China slows October soybean buying amid trade deal hopes: sources

Employees working at cargo ship Kypros Land which is loading soybeans to China at Tiplam terminal in Santos, Brazil, Merch 13, 2017.  Picture taken March 13, 2017.  REUTERS/Paulo Whitaker

Chinese traders have slowed their buying for October soybean shipments amid the expectation that Beijing and Washington could reach a trade agreement during talks in Washington in September, sources said.

China has bought about 4 million mt of soybeans for October shipment out of the 6.6 million mt it has contracted to buy for the month, according to the sources, leaving 40 percent of the month’s purchases uncovered. Chinese buyers are still on schedule for their October purchases, so they can afford to wait to observe market movements related to the upcoming trade talks.

Another factor affecting the Chines soybean demand is the decreasing crush margin.

A trader said that in China, “Domestic crush margin is currently very low, and anticipating a probable positive outcome from the September trade talks, the market is just waiting for clearer directions” for October purchases.

Rising Brazilian soybean prices are a major concern for Chinese traders because Brazil fulfills 75% of China’s soy demand, sources said. Brazilian prices have risen more than 12% since April.

SOYBEX FOB Santos for October loading were assessed at $368.74/mt Thursday, and similarly, SOYBEX FOB Paranagua for October loading was assessed at $368.74/mt, while SOYBEX FOB New Orleans soybeans for October loading were assessed at $333.08/mt Thursday, according to S&P Global Platts assessments.

China used to be the biggest market for US soybean farmers, buying about 55% (30 million mt) of their output annually, US Department of Agriculture data showed.
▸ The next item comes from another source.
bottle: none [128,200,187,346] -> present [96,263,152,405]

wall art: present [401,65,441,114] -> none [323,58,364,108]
Since July of last year, US-China trade tensions have escalated, with both sides levying multiple retaliatory tariffs on each other. Despite several rounds of talks since December, an agreement couldn’t be reached. As a result, overall US soybean exports fell to 45.7 million mt in 2018-19 (July-June), down 19% year on year, as sales to China plummeted 75%, the USDA data showed.
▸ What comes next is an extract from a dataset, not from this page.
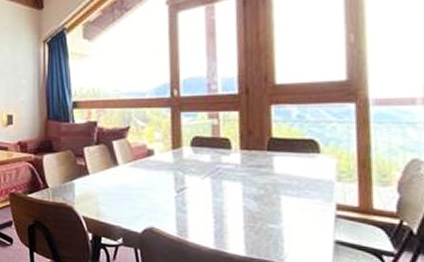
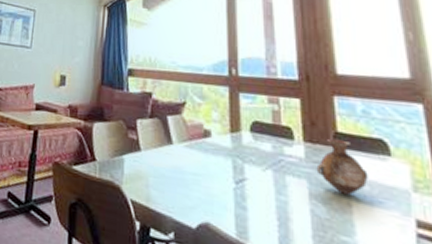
vase: none [250,144,298,190] -> present [316,138,368,195]

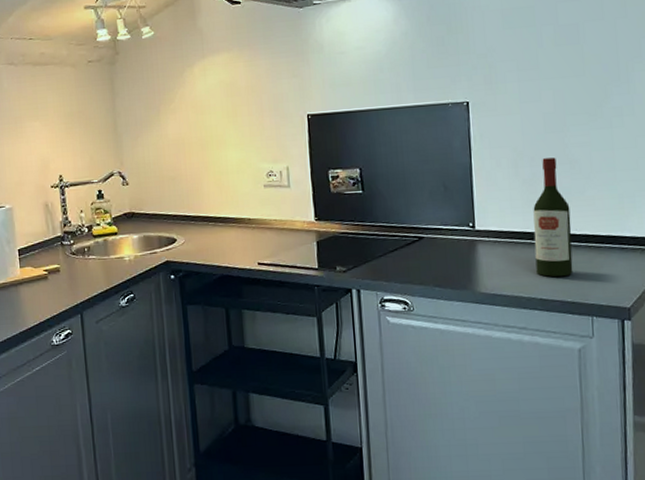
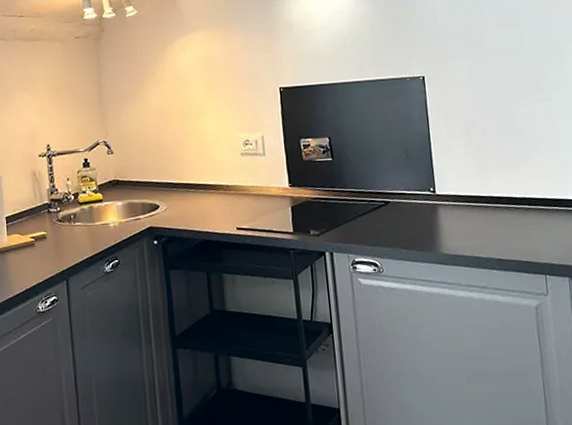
wine bottle: present [533,157,573,277] -> none [486,127,526,238]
US-China trade relations hit a new low this month when both sides announced another round of retaliatory tariffs. While the Trump administration has been accusing China of not buying enough US agricultural products as promised, Beijing has been accusing the US of bullying during talks.

As US soybean farmers confront plummeting soybean sales and prices, the Chinese market may experience supply-side constraint in the fourth quarter as South American soy inventory depletes, a trade source said.